Extensible Markup Language (XML)
Standard Generalized Markup Language (SGML)

William F. Hammond

Last revision: June 2, 2006

Table of Contents

1  Basic... *
2  Classical HTML is not an XML Language... *
3  The Nature of SGML... *
4  Styling and Translating XML documents... *
5  Example Languages under XML and SGML... *
6  References... *
7  Software Available Locally... *
8  Miscellaneous... *
8.1  XML and Electronic Data Interchange (EDI)... *
8.2  Library Metadata... *
8.3  How This Document Was Prepared... *

1.  Basic

“Standard Generalized Markup Language” (SGML) is a language for defining markup languages. SGML is defined by the International Standards Organization Document ISO 8879 [1986].

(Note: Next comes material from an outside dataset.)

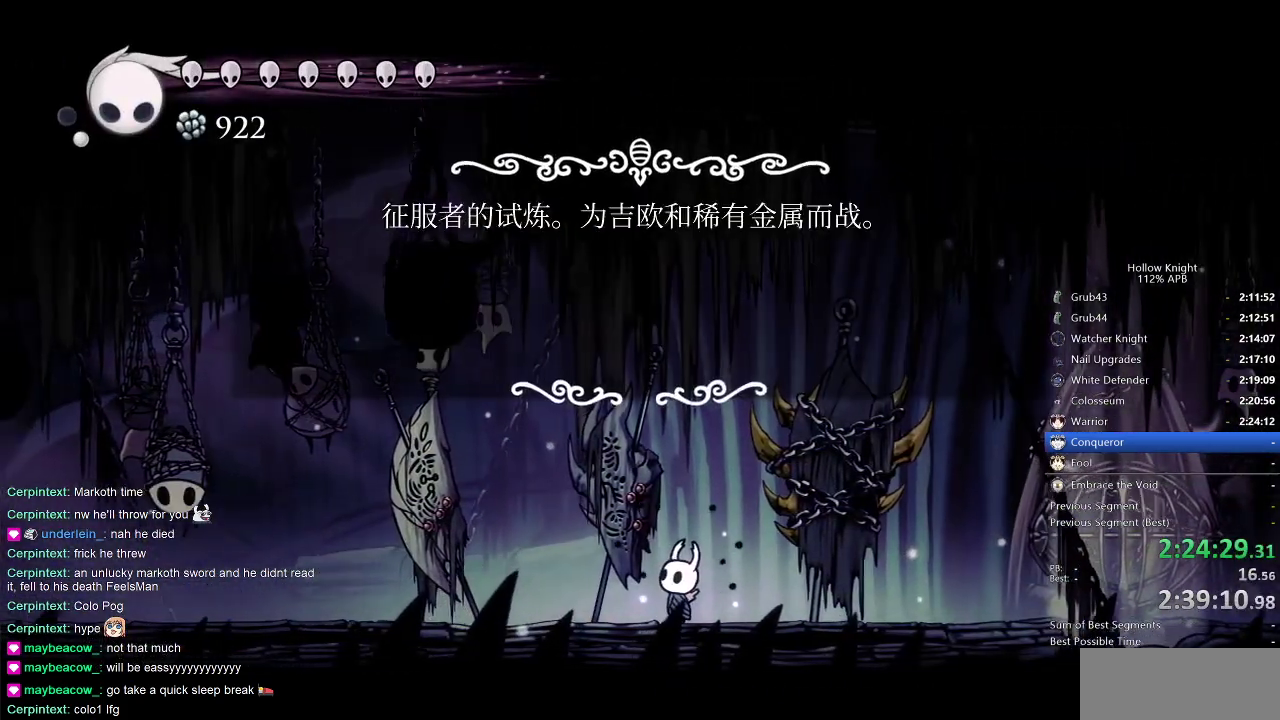
{"keys": ["jump"], "events": [[433, "left", "down"], [483, "jump", "down"], [483, "left", "up"]]}
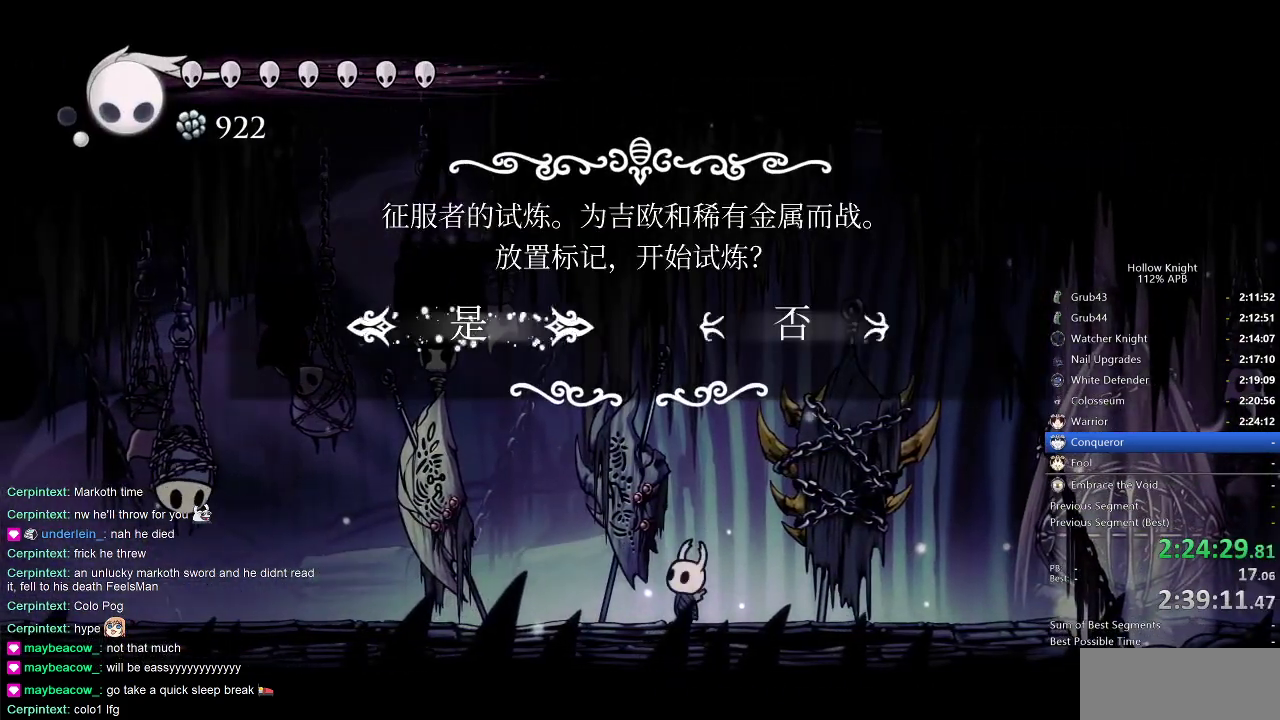
{"keys": [], "events": [[16, "jump", "up"], [116, "jump", "down"], [200, "jump", "up"]]}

The ISO document is not freely available. A copy of it is found in the book:

Charles F. Goldfarb, The SGML Handbook,
Clarendon Press, Oxford, 1990.

“Hypertext Markup Language” (HTML), the basic language of the World Wide Web, is a markup language under SGML.

“Extensible Markup Language” (XML) is a limited form of SGML that is currently under heavy promotion by the World Wide Web Consortium (W3C). It is sometimes perceived as “extended HTML”. XML has been designed to be usable on browsing platforms, while full-fledged SGML is usually more suitable for authoring platforms. In fact, XML has for most purposes become the only form of SGML that is suitable for public sharing. Many SGML languages1 that are realistically suitable for authors admit rapid automatic translation to nearly equivalent XML languages. (Note that an XML language need not contain the HTML tag set nor have any relation to HTML, and HTML is not an XML language although it may be automatically converted to a language under XML.)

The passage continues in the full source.